Both reproduce carbohydrates and oxygen are essential to the flow of energy through the biosphere. Different because they get their energy from different sources.

Why are decomposers the final consumers in every food chain.

Decomposers break down dead organisms and return the nutrients to the soil. After this process is complete, the food chain starts over.

What is the connection between ecology and economics?

Ecological economics recognize that people are not only consumers, but are also citizens: not only buy products, but have the ability to respond to ethical problems and considerations.

Compare and contrast a food web and a food chain.

Food chains and food webs are models that show how food and matter pass through organisms at different trophic levels. A food chain shows only one organism at each trophic level. A food web can show many different organisms at different trophic levels. Food webs are better representations of reality because many organisms may consume the same organism, and one organism may consume many others.

Why might a pyramid of numbers be turned upside down?

If the organisms are less massive than the organisms they feed upon. For example, thousands of insects may graze upon a tree. The tree has a lot more biomass, but it is only one organism. So the base of the pyramid will be smaller than the next level up.

Compare the movement of energy in the biosphere with the movement of matter through the biosphere.

Matter is recycled within and between ecosystems. Energy flow is a one-way flow.

List and describe various levels of biological organization that may be studied by an ecologist.

Students should describe the levels of the individual organism, populations, communities, ecosystems, and the biosphere. Each level should be related to the levels above and below. Examples of each level might also be given. (Organelle, cell, tissue, organ, organ system, organism, population, species, community, ecosystem, biome, biosphere).

Most food webs are drawn with arrows between organisms that are all the same thickness. Why might you want to draw a food web with arrows of differing thickness and what would these differences represent?

The arrows with different thicknesses would represent the amount of energy that moved from one organism to another. So, for example, if three quarters of the diet of a snake were mice (three quarters of the weight of food it ate) and one quarter were frogs, then the arrow between the mouse and the snake would be three times as thick as the arrow from the frog to the snake. This would improve the information given by the food-web model and allow you to see where most of the energy was flowing in the ecosystem.

Explain why graphs of the amount of energy at each trophic level in a community forms a pyramid.

The graph is a pyramid because there is a loss of energy reaching each trophic level from the one below it. That energy is lost as heat or in waste and is not available for the next trophic level to incorporate into its own tissues.
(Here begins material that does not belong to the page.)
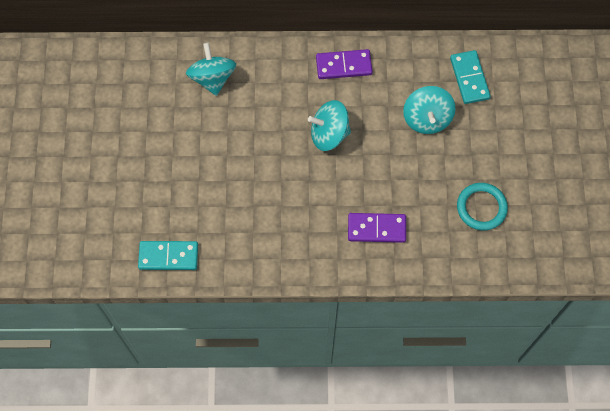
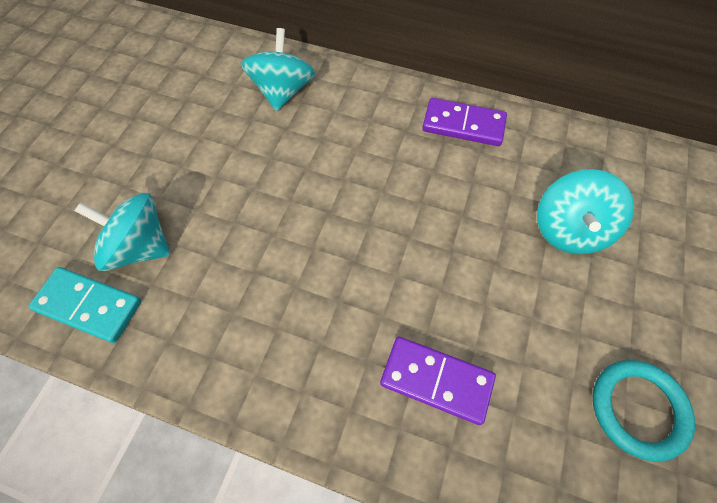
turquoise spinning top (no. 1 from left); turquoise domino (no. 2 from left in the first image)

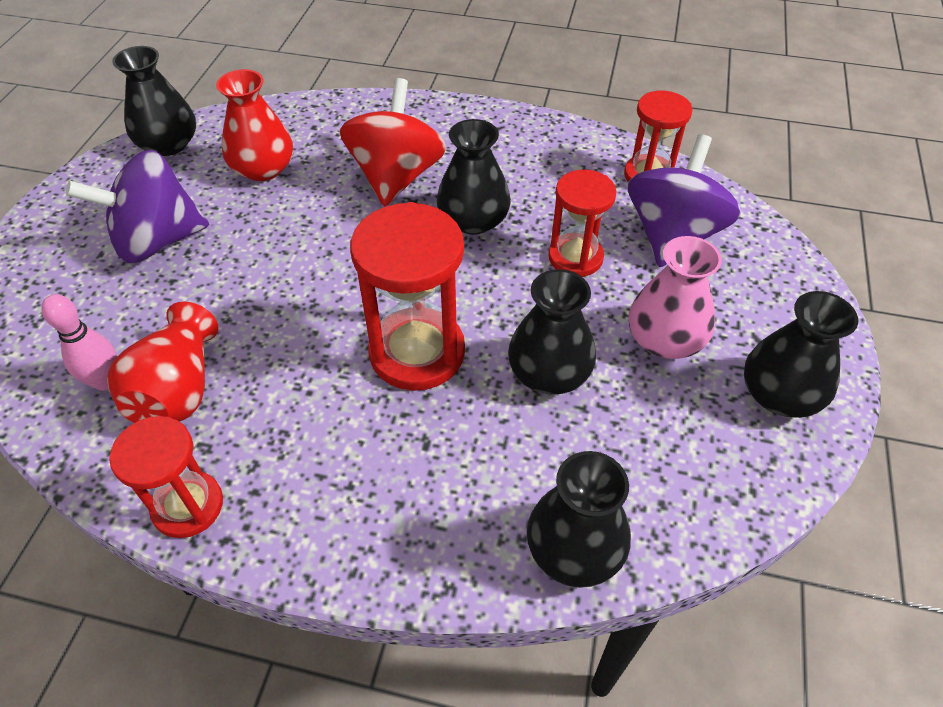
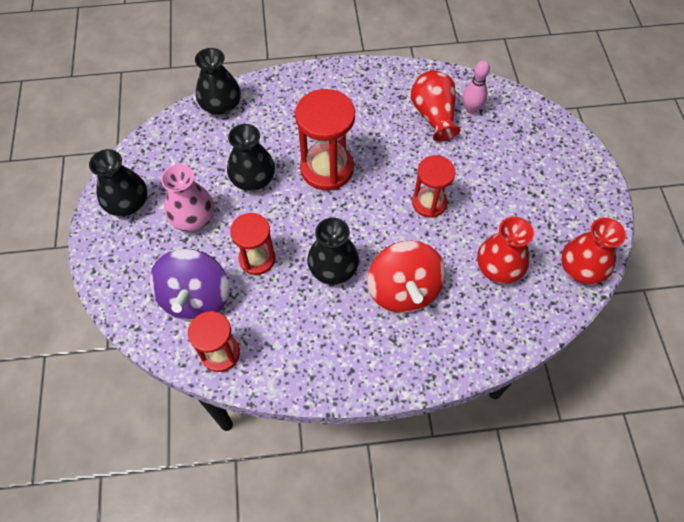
purple spinning top (no. 1 from left in the first image); red hourglass (no. 4 from left); red vase (no. 3 from left)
Because of this at each higher trophic level there is less and less energy, making the graph look like a pyramid, wide at the bottom, narrow at the top.

Explain the ecological significance of interdependence.

The interactions between organisms produce a food web of interdependence. This develops between individual organism species, populations, communities and their environments.

When a grouse (a type of bird) eats berries, the berry seeds are eliminated as waste materials and may be dropped in another part of the forest where they may sprout and eventually grow into new berry plants. How would you classify the relationship between the berry and the grouse? Explain your reasoning.

The relationship is one of mutualism as the grouse benefits by getting food energy from the berries and the berry plant benefits by having its seeds dispersed; thus, its reproduction is aided.

Explain how the biogeochemical cycling of oxygen, carbon, nitrogen and hydrogen are important to living systems.

Without these cycles, the living things on Earth may not be able to function the way they do with these cycles, because these cycles are an essential part in order for living organisms to survive.